(Material provided begins)

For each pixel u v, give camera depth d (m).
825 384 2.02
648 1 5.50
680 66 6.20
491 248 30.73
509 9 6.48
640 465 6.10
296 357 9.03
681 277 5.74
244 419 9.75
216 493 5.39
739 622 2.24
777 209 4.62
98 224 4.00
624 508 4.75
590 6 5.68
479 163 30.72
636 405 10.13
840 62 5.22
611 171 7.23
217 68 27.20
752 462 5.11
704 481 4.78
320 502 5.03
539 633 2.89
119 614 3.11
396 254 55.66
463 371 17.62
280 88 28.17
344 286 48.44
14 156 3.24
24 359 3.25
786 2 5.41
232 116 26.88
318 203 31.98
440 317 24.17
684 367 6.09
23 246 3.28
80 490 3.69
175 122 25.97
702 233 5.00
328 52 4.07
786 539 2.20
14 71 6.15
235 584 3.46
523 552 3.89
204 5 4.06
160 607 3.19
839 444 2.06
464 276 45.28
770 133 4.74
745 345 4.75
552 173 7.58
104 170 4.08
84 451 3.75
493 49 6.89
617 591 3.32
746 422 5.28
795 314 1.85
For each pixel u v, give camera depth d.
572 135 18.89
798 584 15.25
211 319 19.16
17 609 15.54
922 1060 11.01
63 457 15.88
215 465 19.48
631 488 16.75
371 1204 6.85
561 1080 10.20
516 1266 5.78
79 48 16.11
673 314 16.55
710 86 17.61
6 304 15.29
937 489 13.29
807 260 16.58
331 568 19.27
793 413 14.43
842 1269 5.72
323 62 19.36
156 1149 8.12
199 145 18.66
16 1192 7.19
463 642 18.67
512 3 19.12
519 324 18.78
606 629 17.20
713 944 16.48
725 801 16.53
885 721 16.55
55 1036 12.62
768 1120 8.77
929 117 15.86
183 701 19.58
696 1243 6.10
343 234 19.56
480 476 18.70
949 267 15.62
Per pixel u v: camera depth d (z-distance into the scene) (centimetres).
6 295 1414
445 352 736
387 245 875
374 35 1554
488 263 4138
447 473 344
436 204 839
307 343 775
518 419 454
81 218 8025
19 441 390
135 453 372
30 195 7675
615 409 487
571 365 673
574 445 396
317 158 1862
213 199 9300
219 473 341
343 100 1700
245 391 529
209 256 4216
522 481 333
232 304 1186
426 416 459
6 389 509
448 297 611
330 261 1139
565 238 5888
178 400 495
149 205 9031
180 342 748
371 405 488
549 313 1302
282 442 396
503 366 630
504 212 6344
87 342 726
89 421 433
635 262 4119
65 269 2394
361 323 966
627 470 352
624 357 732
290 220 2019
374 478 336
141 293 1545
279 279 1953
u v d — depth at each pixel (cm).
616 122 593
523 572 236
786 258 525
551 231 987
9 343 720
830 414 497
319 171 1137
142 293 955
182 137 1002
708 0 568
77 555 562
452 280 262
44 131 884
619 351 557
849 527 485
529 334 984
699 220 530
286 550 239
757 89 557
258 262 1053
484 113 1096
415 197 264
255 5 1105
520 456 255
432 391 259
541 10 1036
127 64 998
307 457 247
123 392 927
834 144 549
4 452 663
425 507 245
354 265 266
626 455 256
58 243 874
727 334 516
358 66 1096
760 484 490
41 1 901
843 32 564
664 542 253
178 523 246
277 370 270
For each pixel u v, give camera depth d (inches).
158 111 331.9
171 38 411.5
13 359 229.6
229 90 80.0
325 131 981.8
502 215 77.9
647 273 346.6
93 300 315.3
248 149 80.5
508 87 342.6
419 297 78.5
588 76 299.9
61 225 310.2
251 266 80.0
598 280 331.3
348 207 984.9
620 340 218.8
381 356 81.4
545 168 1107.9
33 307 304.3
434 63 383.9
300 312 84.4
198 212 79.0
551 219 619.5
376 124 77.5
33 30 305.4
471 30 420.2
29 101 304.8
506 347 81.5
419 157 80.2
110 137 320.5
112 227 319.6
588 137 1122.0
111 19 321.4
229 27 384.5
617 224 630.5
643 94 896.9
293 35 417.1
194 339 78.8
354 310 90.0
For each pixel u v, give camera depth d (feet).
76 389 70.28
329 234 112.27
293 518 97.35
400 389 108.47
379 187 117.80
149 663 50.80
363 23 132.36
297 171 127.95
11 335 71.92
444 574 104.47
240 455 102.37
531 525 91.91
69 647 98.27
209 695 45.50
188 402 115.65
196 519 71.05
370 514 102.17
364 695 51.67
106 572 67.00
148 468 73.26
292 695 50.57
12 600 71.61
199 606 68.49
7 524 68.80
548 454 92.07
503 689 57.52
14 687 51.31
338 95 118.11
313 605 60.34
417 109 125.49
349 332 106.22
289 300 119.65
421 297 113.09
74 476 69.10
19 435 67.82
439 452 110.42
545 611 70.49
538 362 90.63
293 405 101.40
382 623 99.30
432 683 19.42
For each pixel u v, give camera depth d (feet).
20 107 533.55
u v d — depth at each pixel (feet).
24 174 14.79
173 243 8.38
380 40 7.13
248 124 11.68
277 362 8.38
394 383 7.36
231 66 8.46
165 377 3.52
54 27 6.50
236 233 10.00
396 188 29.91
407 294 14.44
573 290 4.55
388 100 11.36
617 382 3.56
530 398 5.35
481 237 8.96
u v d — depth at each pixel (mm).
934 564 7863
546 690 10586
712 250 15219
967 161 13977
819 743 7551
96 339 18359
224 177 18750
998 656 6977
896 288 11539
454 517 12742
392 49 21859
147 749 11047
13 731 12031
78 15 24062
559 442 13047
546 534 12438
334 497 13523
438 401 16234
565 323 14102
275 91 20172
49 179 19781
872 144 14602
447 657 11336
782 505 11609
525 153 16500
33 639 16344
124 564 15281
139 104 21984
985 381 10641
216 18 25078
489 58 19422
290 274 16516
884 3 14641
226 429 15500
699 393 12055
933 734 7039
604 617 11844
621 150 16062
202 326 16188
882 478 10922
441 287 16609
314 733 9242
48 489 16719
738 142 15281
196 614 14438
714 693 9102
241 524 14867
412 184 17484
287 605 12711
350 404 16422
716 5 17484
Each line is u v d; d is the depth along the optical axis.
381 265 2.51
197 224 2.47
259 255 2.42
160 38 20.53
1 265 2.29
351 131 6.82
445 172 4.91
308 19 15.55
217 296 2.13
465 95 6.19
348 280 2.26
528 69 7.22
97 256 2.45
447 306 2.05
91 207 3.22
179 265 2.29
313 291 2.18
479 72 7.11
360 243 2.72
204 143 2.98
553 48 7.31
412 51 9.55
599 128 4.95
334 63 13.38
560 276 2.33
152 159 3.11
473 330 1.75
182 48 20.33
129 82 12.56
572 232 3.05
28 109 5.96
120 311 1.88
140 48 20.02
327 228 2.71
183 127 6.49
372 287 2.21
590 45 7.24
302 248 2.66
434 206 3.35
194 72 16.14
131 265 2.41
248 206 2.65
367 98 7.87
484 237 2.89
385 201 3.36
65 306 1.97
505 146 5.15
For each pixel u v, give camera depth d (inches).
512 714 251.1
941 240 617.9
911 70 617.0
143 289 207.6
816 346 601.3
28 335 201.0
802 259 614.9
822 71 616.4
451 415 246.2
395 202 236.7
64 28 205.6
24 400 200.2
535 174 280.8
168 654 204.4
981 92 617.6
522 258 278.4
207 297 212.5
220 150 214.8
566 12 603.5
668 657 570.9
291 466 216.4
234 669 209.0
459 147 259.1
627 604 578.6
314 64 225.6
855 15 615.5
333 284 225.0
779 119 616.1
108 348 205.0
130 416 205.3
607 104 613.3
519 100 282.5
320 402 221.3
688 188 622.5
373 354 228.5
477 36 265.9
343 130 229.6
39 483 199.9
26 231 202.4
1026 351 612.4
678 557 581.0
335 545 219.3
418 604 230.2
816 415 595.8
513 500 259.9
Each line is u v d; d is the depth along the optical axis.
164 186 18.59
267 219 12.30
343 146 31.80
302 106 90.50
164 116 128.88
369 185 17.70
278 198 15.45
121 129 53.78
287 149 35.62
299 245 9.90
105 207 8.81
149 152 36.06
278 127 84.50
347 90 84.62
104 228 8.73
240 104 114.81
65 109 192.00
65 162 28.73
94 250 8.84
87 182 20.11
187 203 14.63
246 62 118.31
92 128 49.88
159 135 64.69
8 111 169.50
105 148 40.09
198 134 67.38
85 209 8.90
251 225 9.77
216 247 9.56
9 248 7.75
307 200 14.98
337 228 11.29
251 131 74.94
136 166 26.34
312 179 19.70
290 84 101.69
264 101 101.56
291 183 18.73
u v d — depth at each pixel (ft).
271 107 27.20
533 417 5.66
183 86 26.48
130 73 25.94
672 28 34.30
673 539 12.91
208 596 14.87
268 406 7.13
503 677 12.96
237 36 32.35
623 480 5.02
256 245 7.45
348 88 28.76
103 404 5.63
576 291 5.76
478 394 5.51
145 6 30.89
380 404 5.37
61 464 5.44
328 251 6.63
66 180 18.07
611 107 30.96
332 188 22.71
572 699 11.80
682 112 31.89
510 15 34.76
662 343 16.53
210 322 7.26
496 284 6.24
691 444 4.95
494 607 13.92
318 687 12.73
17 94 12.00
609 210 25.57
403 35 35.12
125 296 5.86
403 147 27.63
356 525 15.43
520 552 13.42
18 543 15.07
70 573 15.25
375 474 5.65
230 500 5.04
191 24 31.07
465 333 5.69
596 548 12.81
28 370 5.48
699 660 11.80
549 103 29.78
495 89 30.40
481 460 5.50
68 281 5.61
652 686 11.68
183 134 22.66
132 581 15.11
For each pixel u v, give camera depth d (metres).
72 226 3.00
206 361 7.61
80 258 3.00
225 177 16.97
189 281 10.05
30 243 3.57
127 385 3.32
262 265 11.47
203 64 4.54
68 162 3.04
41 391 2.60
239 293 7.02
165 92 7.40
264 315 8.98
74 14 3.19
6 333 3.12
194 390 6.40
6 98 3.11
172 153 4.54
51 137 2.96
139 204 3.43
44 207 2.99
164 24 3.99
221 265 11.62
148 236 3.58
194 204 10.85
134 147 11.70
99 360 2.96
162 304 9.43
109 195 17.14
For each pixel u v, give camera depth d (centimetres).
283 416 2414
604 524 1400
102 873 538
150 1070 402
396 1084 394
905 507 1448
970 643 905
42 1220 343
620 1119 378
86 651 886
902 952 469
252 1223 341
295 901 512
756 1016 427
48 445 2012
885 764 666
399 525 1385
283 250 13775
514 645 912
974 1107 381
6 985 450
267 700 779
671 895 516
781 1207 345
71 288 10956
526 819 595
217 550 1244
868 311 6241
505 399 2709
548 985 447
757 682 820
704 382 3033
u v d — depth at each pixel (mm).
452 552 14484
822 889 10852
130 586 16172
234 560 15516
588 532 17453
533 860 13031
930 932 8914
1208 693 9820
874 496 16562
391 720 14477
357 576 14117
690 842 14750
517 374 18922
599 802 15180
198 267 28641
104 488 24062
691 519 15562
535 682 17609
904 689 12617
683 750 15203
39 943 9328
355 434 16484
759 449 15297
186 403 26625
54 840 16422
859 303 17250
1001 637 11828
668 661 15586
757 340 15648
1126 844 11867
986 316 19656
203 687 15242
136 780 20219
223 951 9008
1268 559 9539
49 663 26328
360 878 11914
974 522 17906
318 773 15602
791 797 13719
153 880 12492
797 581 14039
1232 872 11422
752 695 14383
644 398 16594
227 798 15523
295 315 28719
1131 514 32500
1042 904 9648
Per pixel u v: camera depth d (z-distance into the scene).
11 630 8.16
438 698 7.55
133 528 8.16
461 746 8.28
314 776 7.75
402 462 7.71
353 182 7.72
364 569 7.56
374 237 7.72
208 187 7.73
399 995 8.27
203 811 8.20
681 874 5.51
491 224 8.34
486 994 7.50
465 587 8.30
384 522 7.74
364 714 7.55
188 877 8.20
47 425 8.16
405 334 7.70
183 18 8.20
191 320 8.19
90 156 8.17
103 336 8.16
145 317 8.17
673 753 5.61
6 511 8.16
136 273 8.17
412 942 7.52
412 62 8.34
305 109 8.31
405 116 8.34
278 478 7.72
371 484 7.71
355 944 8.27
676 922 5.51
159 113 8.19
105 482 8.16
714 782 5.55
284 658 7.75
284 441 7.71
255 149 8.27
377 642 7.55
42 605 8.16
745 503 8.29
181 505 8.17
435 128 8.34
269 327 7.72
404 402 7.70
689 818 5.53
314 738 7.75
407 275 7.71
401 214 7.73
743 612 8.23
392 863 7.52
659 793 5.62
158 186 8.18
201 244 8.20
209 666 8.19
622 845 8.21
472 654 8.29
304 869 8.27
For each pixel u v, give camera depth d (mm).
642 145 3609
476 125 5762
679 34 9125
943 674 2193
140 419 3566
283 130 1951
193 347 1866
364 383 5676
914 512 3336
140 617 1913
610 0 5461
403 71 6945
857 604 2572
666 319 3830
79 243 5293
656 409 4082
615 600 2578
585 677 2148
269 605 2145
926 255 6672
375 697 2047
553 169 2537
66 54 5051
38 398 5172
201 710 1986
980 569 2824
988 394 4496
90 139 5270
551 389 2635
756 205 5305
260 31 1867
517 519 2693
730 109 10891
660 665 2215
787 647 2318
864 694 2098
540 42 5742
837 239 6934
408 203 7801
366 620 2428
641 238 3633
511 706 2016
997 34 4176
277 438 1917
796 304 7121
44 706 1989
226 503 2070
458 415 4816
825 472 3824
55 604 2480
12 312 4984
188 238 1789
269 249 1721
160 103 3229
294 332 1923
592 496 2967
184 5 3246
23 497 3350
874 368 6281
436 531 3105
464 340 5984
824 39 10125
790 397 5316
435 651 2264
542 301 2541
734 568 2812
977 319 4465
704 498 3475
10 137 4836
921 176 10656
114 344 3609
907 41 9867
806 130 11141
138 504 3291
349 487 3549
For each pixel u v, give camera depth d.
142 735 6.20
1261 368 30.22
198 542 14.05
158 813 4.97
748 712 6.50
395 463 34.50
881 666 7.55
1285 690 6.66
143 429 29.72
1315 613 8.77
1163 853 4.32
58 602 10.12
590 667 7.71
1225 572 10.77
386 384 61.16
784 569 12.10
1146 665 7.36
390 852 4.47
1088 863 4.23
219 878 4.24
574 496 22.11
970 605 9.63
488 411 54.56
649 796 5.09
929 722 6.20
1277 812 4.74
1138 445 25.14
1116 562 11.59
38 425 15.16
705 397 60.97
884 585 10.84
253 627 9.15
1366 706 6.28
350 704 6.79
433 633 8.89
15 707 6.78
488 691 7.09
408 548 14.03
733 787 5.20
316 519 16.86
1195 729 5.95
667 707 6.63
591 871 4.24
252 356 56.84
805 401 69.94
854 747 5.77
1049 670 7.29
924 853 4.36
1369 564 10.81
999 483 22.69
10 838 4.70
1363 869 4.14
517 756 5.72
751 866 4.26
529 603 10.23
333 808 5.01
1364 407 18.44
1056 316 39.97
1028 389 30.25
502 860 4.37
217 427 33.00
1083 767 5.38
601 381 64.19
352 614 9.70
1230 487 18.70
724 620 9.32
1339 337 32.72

(Material provided ends)

Please give again the lines above between the line holding "752 462 5.11" and the line holding "523 552 3.89", inclusive, exactly as they are and with nothing added.

752 462 5.11
704 481 4.78
320 502 5.03
539 633 2.89
119 614 3.11
396 254 55.66
463 371 17.62
280 88 28.17
344 286 48.44
14 156 3.24
24 359 3.25
786 2 5.41
232 116 26.88
318 203 31.98
440 317 24.17
684 367 6.09
23 246 3.28
80 490 3.69
175 122 25.97
702 233 5.00
328 52 4.07
786 539 2.20
14 71 6.15
235 584 3.46
523 552 3.89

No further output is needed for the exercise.